• [Task requirements]:
Identify all lines below that hold "style" and collect them.

(Stored entries)
____

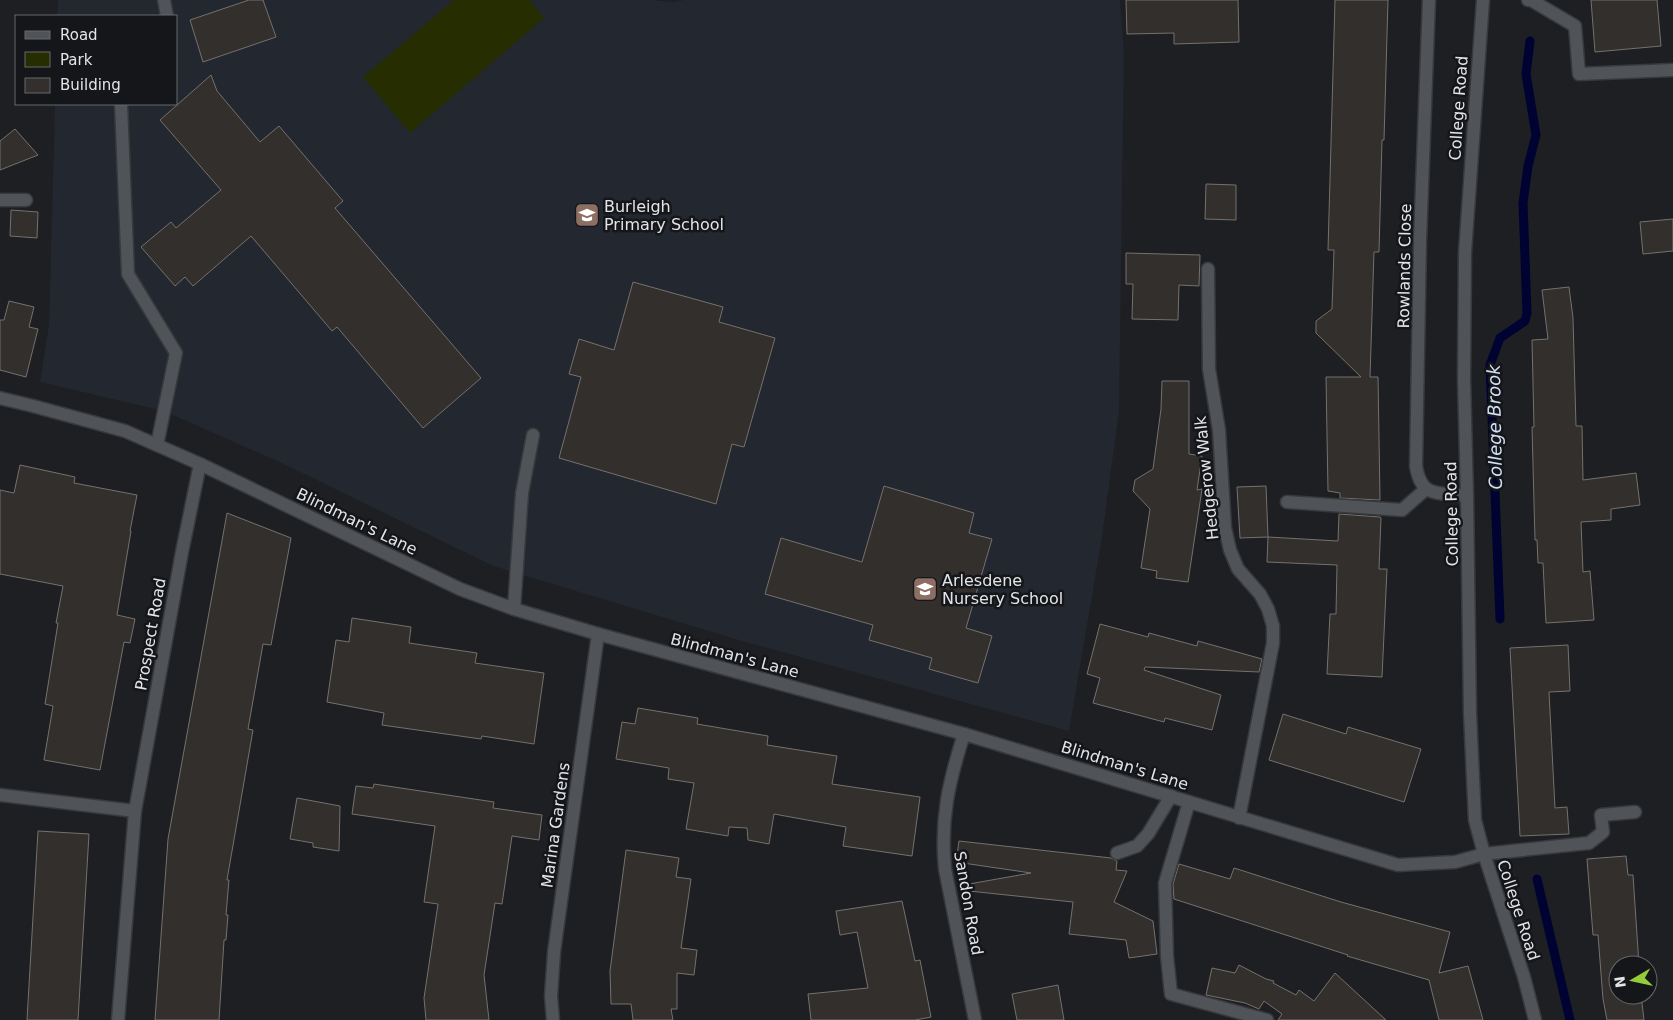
<svg xmlns="http://www.w3.org/2000/svg" width="1673" height="1020" viewBox="0 0 1673 1020" font-family="'DejaVu Sans',sans-serif">
<style>
.built{fill:#222730}
.green{fill:#262d00}
.lines{fill:none;stroke-linecap:round;stroke-linejoin:round}
.stream{stroke:#000231;stroke-width:9}
.building{fill:#332f2c;stroke:#75716d}
.service-casing{stroke:#37393c;stroke-width:15}
.minor-casing{stroke:#37393c;stroke-width:15}
.secondary-casing{stroke:#37393c;stroke-width:15}
.service{stroke:#505357;stroke-width:12}
.minor{stroke:#505357;stroke-width:12}
.secondary{stroke:#505357;stroke-width:12}
.labels{text-anchor:middle;stroke-width:5;stroke-linejoin:round;paint-order:stroke}
.street-label{font-size:16px;fill:#e3e4e7;stroke:#14161a}
.poi-label{font-size:16px;fill:#e3e4e7;stroke:#14161a;text-anchor:start}
.water-label{font-size:18px;font-style:italic;fill:#d3e0f4;stroke:#14161a}
</style>
<rect width="100%" height="100%" fill="#1d1f23"/>
<path class="built" d="M 58,0 L 653,0 L 673,2 L 684,0 L 1120,0 L 1124,54 L 1119,411 L 1102,537 L 1069,731 L 742,641 L 493,566 L 286,465 L 164,411 L 40,382 L 49,325 L 55,104 L 176,104 L 176,16 L 57,16 Z"/>
<path class="green" d="M 454,0 L 529,0 L 544,18 L 410,133 L 363,77 Z"/>
<g class="lines">
<g class="stream">
<path d="M 1500,619 L 1490,365 L 1500,338 L 1525,321 L 1527,313 L 1523,203 L 1528,166 L 1536,135 L 1526,74 L 1530,41"/>
<path d="M 1537,879 L 1570,1020"/>
</g>
</g>
<g class="building">
<path d="M 249,0 L 263,0 L 276,37 L 203,62 L 190,20 Z"/>
<path d="M 1126,0 L 1238,0 L 1239,42 L 1174,44 L 1174,33 L 1127,34 Z"/>
<path d="M 1335,0 L 1388,0 L 1384,140 L 1382,140 L 1379,252 L 1374,252 L 1370,377 L 1378,377 L 1380,500 L 1340,498 L 1340,493 L 1328,491 L 1326,377 L 1361,377 L 1316,333 L 1316,321 L 1332,309 L 1334,250 L 1328,250 Z"/>
<path d="M 1591,0 L 1657,0 L 1661,46 L 1595,52 Z"/>
<path d="M 211,75 L 217,91 L 260,142 L 279,126 L 343,201 L 335,208 L 481,378 L 423,428 L 337,327 L 332,331 L 251,236 L 193,286 L 185,277 L 175,286 L 141,247 L 171,222 L 176,228 L 221,190 L 160,120 Z"/>
<path d="M 15,129 L 38,155 L 0,170 L 0,141 Z"/>
<path d="M 1206,184 L 1236,185 L 1236,220 L 1205,219 Z"/>
<path d="M 11,210 L 38,212 L 37,238 L 10,236 Z"/>
<path d="M 1673,219 L 1673,251 L 1643,254 L 1640,222 Z"/>
<path d="M 1126,253 L 1200,255 L 1199,286 L 1179,285 L 1178,320 L 1132,319 L 1133,284 L 1126,284 Z"/>
<path d="M 633,282 L 723,307 L 719,322 L 775,338 L 744,447 L 732,444 L 716,504 L 559,458 L 581,377 L 569,374 L 579,339 L 614,350 Z"/>
<path d="M 1569,287 L 1573,318 L 1576,426 L 1582,426 L 1583,480 L 1636,473 L 1640,505 L 1611,509 L 1611,520 L 1581,522 L 1583,572 L 1590,571 L 1594,620 L 1546,623 L 1543,563 L 1538,563 L 1537,540 L 1535,540 L 1532,427 L 1534,427 L 1532,340 L 1548,339 L 1542,290 Z"/>
<path d="M 9,301 L 34,307 L 29,327 L 38,329 L 26,377 L 0,370 L 0,320 L 4,320 Z"/>
<path d="M 1162,381 L 1189,381 L 1189,454 L 1202,456 L 1197,490 L 1202,489 L 1188,582 L 1156,578 L 1157,571 L 1141,568 L 1150,509 L 1133,491 L 1135,480 L 1153,469 L 1161,409 Z"/>
<path d="M 20,465 L 75,477 L 74,483 L 137,495 L 130,531 L 131,531 L 117,615 L 135,619 L 130,643 L 124,642 L 100,770 L 44,760 L 53,706 L 45,704 L 58,623 L 56,623 L 63,586 L 0,574 L 0,490 L 14,493 Z"/>
<path d="M 884,486 L 974,513 L 969,533 L 992,539 L 966,628 L 992,636 L 978,683 L 929,669 L 932,658 L 869,640 L 873,625 L 765,594 L 781,538 L 862,562 Z"/>
<path d="M 1266,486 L 1268,537 L 1240,538 L 1237,487 Z"/>
<path d="M 227,513 L 291,538 L 271,645 L 263,644 L 248,729 L 253,730 L 227,880 L 229,880 L 226,915 L 228,915 L 226,940 L 224,940 L 219,1020 L 155,1020 L 168,839 Z"/>
<path d="M 1339,514 L 1380,517 L 1381,518 L 1379,569 L 1387,569 L 1382,677 L 1327,674 L 1330,614 L 1336,614 L 1337,565 L 1267,562 L 1268,537 L 1338,541 Z"/>
<path d="M 352,618 L 411,627 L 409,643 L 477,653 L 475,663 L 544,673 L 534,744 L 482,736 L 481,739 L 382,725 L 384,713 L 327,702 L 336,640 L 349,642 Z"/>
<path d="M 1100,624 L 1148,637 L 1149,633 L 1197,646 L 1198,641 L 1262,659 L 1259,672 L 1145,667 L 1144,670 L 1221,695 L 1212,730 L 1165,718 L 1164,722 L 1093,703 L 1100,678 L 1087,674 Z"/>
<path d="M 1568,645 L 1570,691 L 1549,692 L 1555,808 L 1567,807 L 1569,834 L 1520,836 L 1510,648 Z"/>
<path d="M 638,708 L 698,718 L 697,724 L 768,736 L 767,745 L 837,756 L 832,784 L 920,797 L 912,856 L 843,846 L 846,827 L 774,814 L 769,844 L 748,840 L 747,828 L 729,827 L 728,836 L 686,829 L 694,783 L 668,779 L 669,768 L 616,759 L 622,722 L 635,724 Z"/>
<path d="M 1283,714 L 1346,734 L 1348,727 L 1421,749 L 1404,802 L 1269,760 Z"/>
<path d="M 374,784 L 494,802 L 493,808 L 542,815 L 539,840 L 512,836 L 502,904 L 495,903 L 484,975 L 489,1020 L 426,1020 L 424,998 L 438,904 L 424,902 L 435,826 L 352,814 L 356,786 L 373,788 Z"/>
<path d="M 297,798 L 340,806 L 339,851 L 313,847 L 313,843 L 290,839 Z"/>
<path d="M 38,831 L 89,834 L 78,1020 L 27,1020 Z"/>
<path d="M 959,841 L 1111,858 L 1117,861 L 1116,870 L 1127,871 L 1114,902 L 1153,921 L 1157,954 L 1129,958 L 1126,940 L 1069,934 L 1073,902 L 969,891 L 969,884 L 1031,873 L 956,862 Z"/>
<path d="M 626,850 L 679,858 L 676,877 L 691,879 L 681,948 L 697,950 L 694,975 L 677,973 L 677,1009 L 671,1009 L 673,1020 L 633,1020 L 631,1004 L 611,1004 L 610,971 Z"/>
<path d="M 1626,856 L 1628,875 L 1633,875 L 1639,965 L 1618,965 L 1618,995 L 1641,995 L 1644,1020 L 1607,1020 L 1603,999 L 1598,935 L 1593,935 L 1587,859 Z"/>
<path d="M 1179,864 L 1230,879 L 1234,868 L 1341,902 L 1450,932 L 1439,973 L 1468,966 L 1483,1020 L 1439,1020 L 1429,980 L 1347,956 L 1348,955 L 1174,899 L 1173,884 Z"/>
<path d="M 902,901 L 915,961 L 920,960 L 931,1017 L 915,1020 L 811,1020 L 808,994 L 868,988 L 857,932 L 840,935 L 836,911 Z"/>
<path d="M 1239,965 L 1266,979 L 1274,981 L 1273,983 L 1296,995 L 1299,990 L 1314,1001 L 1335,973 L 1386,1020 L 1278,1020 L 1282,1014 L 1264,1001 L 1259,1009 L 1245,1003 L 1206,995 L 1212,968 L 1235,973 Z"/>
<path d="M 1058,985 L 1064,1020 L 1017,1020 L 1012,994 Z"/>
</g>
<g class="lines">
<defs>
<g id="service">
<path d="M 164,0 L 167,16"/>
<path d="M 1528,0 L 1531,0 L 1575,26 L 1579,74 L 1673,70"/>
<path d="M 121,104 L 128,274 L 176,353 L 157,445"/>
<path d="M 0,200 L 26,200"/>
<path d="M 1287,502 L 1402,510 L 1426,489"/>
<path d="M 514,609 L 522,493 L 533,435"/>
<path d="M 1189,802 L 1165,883 L 1167,956 L 1171,994 L 1267,1020"/>
<path d="M 1117,853 L 1137,846 L 1148,834 L 1171,796"/>
<path d="M 1484,854 L 1589,843 L 1603,832 L 1601,815 L 1635,812"/>
</g>
<g id="minor">
<path d="M 1429,0 L 1420,240 L 1416,466 C 1421,499 1439,492 1467,496"/>
<path d="M 1208,269 L 1209,369 L 1219,430 L 1225,528 L 1230,550 L 1238,569 L 1260,594 L 1268,609 L 1273,626 L 1273,643 L 1239,818"/>
<path d="M 0,398 L 33,406 L 125,431 L 200,464 L 460,589 L 514,609 L 598,634 L 964,734 L 1398,865 L 1455,862 L 1484,854"/>
<path d="M 964,734 C 949,781 940,819 945,869 L 975,1020"/>
<path d="M 0,795 L 135,811"/>
<path d="M 118,1020 L 135,811 L 182,552 L 200,464"/>
<path d="M 553,1020 L 551,996 L 554,952 L 598,634"/>
</g>
<path id="secondary" d="M 1483,0 L 1465,252 L 1464,379 L 1467,496 L 1470,713 L 1473,778 L 1475,820 L 1484,854 L 1524,977 L 1535,1020"/>
</defs>
<use href="#service" class="service-casing"/>
<use href="#minor" class="minor-casing"/>
<use href="#secondary" class="secondary-casing"/>
<use href="#service" class="service"/>
<use href="#minor" class="minor"/>
<use href="#secondary" class="secondary"/>
</g>
<defs>
<symbol id="school-square" viewBox="-11 -11 22 22"><rect x="-9" y="-9" width="18" height="18" rx="4" fill="#8d6e63" stroke="#14161a"/><path d="M0-5L7-2L0 1L-7-2ZM-4 1L0 2.5L4 1V4Q0 6-4 4Z" fill="#fff"/></symbol>
</defs>
<g fill-rule="evenodd">
<use href="#school-square" x="573" y="201" width="28" height="28"/>
<use href="#school-square" x="911" y="575" width="28" height="28"/>
</g>
<g class="labels">
<g class="street-label">
<text transform="translate(1458 108) rotate(-86)" y="6">College Road</text>
<text transform="translate(1404 266) rotate(-89)" y="6">Rowlands Close</text>
<text transform="translate(1206 478) rotate(-96)" y="6">Hedgerow Walk</text>
<text transform="translate(1451 514) rotate(-91)" y="6">College Road</text>
<text transform="translate(357 521) rotate(26)" y="6">Blindman's Lane</text>
<text transform="translate(150 634) rotate(-80)" y="6">Prospect Road</text>
<text transform="translate(735 655) rotate(15)" y="6">Blindman's Lane</text>
<text transform="translate(1125 765) rotate(17)" y="6">Blindman's Lane</text>
<text transform="translate(555 825) rotate(-82)" y="6">Marina Gardens</text>
<text transform="translate(969 903) rotate(80)" y="6">Sandon Road</text>
<text transform="translate(1519 910) rotate(72)" y="6">College Road</text>
</g>
<g class="poi-label">
<text x="604" y="212">Burleigh<tspan x="604" dy="18">Primary School</tspan></text>
<text x="942" y="586">Arlesdene<tspan x="942" dy="18">Nursery School</tspan></text>
</g>
<g class="water-label">
<text transform="translate(1495 427) rotate(-91)" y="6">College Brook</text>
</g>
</g>
<rect x="15" y="15" width="162" height="90" fill="#14161a" stroke="#67686c"/>
<rect x="25" y="31" width="25" height="8" fill="#505357" stroke="#67686c"/>
<text x="60" y="40" font-size="15" fill="#e3e4e7">Road</text>
<rect x="25" y="52" width="25" height="15" fill="#262d00" stroke="#67686c"/>
<text x="60" y="65" font-size="15" fill="#e3e4e7">Park</text>
<rect x="25" y="78" width="25" height="15" fill="#332f2c" stroke="#67686c"/>
<text x="60" y="90" font-size="15" fill="#e3e4e7">Building</text>
<g transform="translate(1633 980) rotate(261)"><circle r="24" fill="#14161a" stroke="#67686c"/>
<path d="M0-4L9 19L0 12L-9 19Z" fill="#94cc3c"/>
<text y="-8" font-size="14" font-weight="bold" text-anchor="middle" fill="#e3e4e7">N</text>
</g>
</svg>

____

• [Your solution]:
<style>
.water-label{font-size:18px;font-style:italic;fill:#d3e0f4;stroke:#14161a}
</style>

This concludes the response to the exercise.